Start of Provided records
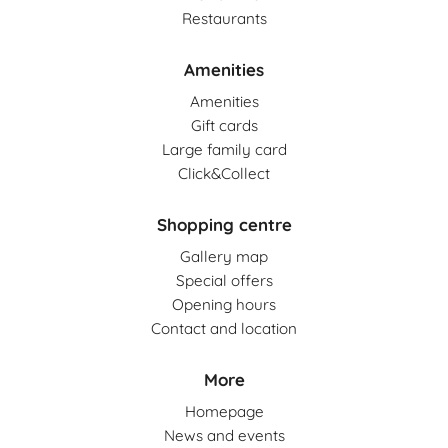
Restaurants
Coral Travel
G
Grocery
(1)
Amenities
Cropp
Amenities
Deichmann
S
Gift cards
Services
(13)
Large family card
Click&Collect
DIVERSE MAN
HB
Health, beauty
(10)
Shopping centre
DIVERSE WOMAN
CP
Gallery map
Car parks
(3)
Douglas
Special offers
Opening hours
Contact and location
Empik
More
Esotiq
Homepage
Euro RTV AGD
News and events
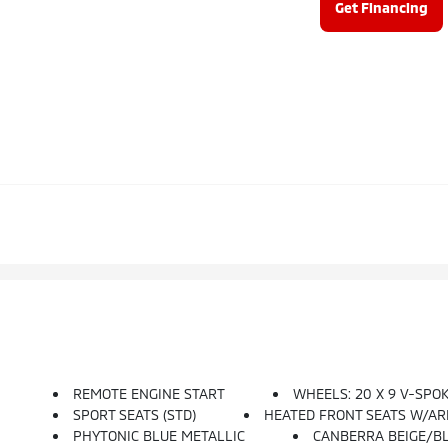
Get Financing
REMOTE ENGINE START
WHEELS: 20 X 9 V-SPOKE
SPORT SEATS (STD)
HEATED FRONT SEATS W/A
PHYTONIC BLUE METALLIC
CANBERRA BEIGE/B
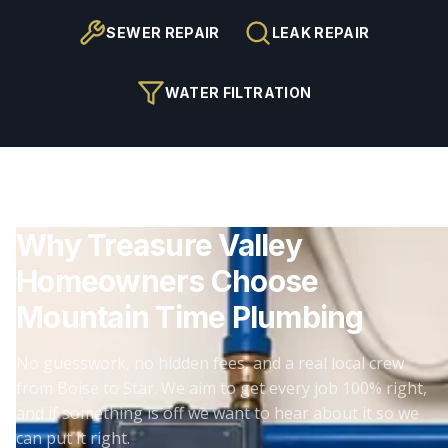
SEWER REPAIR
LEAK REPAIR
WATER FILTRATION
Why Treasure Valley
Homeowners Choose
Mountain Time Plumbing
No guesswork, no hidden fees, and a real local crew
from Boise to Star. We aim to get every job 100% right,
and if something is off we want to hear about it so we
can put it right.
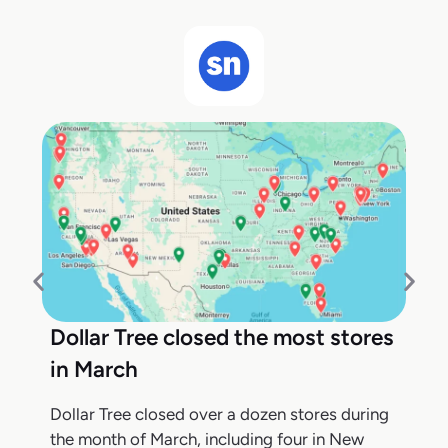
Dollar Tree closed the most stores
in March
Dollar Tree closed over a dozen stores during
the month of March, including four in New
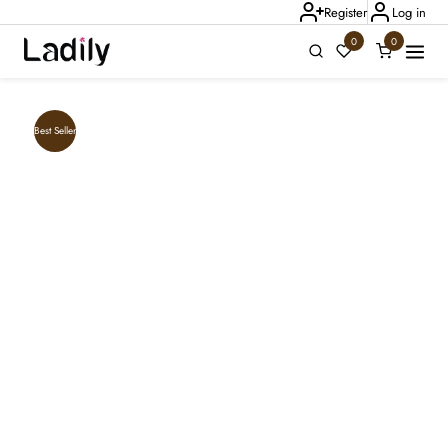
Register
Log in
0
0
Ladily Chat
Best Seller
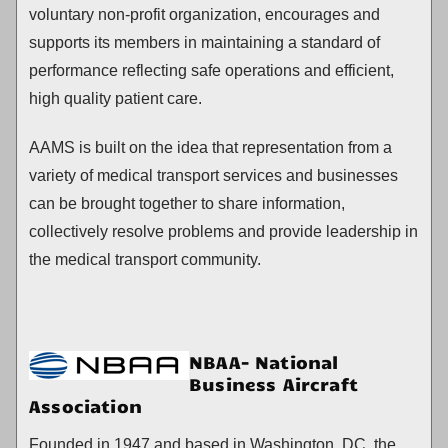
voluntary non-profit organization, encourages and
supports its members in maintaining a standard of
performance reflecting safe operations and efficient,
high quality patient care.
AAMS is built on the idea that representation from a
variety of medical transport services and businesses
can be brought together to share information,
collectively resolve problems and provide leadership in
the medical transport community.
NBAA- National
Business Aircraft
Association
Founded in 1947 and based in Washington, DC, the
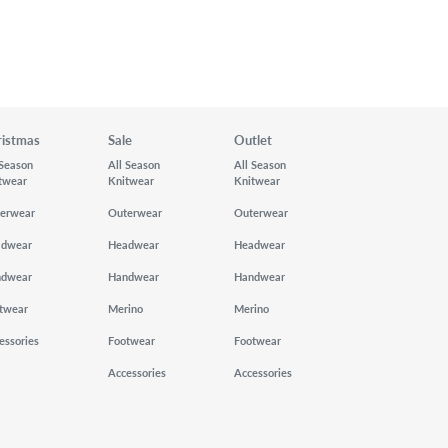
ristmas
Sale
Outlet
 Season
All Season
All Season
twear
Knitwear
Knitwear
erwear
Outerwear
Outerwear
adwear
Headwear
Headwear
ndwear
Handwear
Handwear
twear
Merino
Merino
essories
Footwear
Footwear
Accessories
Accessories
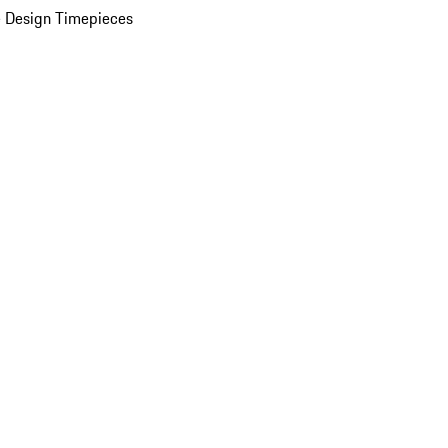
 Design Timepieces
End of Provided records
## Work instruction
Reproduce all of the lines with "Amenities" replaced by "Facilities" wherever it appears, and change nothing else. Leave the pictures out of your answer.

## Your response
Restaurants
Coral Travel
G
Grocery
(1)
Facilities
Cropp
Facilities
Deichmann
S
Gift cards
Services
(13)
Large family card
Click&Collect
DIVERSE MAN
HB
Health, beauty
(10)
Shopping centre
DIVERSE WOMAN
CP
Gallery map
Car parks
(3)
Douglas
Special offers
Opening hours
Contact and location
Empik
More
Esotiq
Homepage
Euro RTV AGD
News and events
Get Financing
REMOTE ENGINE START
WHEELS: 20 X 9 V-SPOKE
SPORT SEATS (STD)
HEATED FRONT SEATS W/A
PHYTONIC BLUE METALLIC
CANBERRA BEIGE/B
SEWER REPAIR
LEAK REPAIR
WATER FILTRATION
Why Treasure Valley
Homeowners Choose
Mountain Time Plumbing
No guesswork, no hidden fees, and a real local crew
from Boise to Star. We aim to get every job 100% right,
and if something is off we want to hear about it so we
can put it right.
Dollar Tree closed the most stores
in March
Dollar Tree closed over a dozen stores during
the month of March, including four in New
Register
Log in
0
0
Ladily Chat
Best Seller
voluntary non-profit organization, encourages and
supports its members in maintaining a standard of
performance reflecting safe operations and efficient,
high quality patient care.
AAMS is built on the idea that representation from a
variety of medical transport services and businesses
can be brought together to share information,
collectively resolve problems and provide leadership in
the medical transport community.
NBAA- National
Business Aircraft
Association
Founded in 1947 and based in Washington, DC, the
ristmas
Sale
Outlet
 Season
All Season
All Season
twear
Knitwear
Knitwear
erwear
Outerwear
Outerwear
adwear
Headwear
Headwear
ndwear
Handwear
Handwear
twear
Merino
Merino
essories
Footwear
Footwear
Accessories
Accessories
 Design Timepieces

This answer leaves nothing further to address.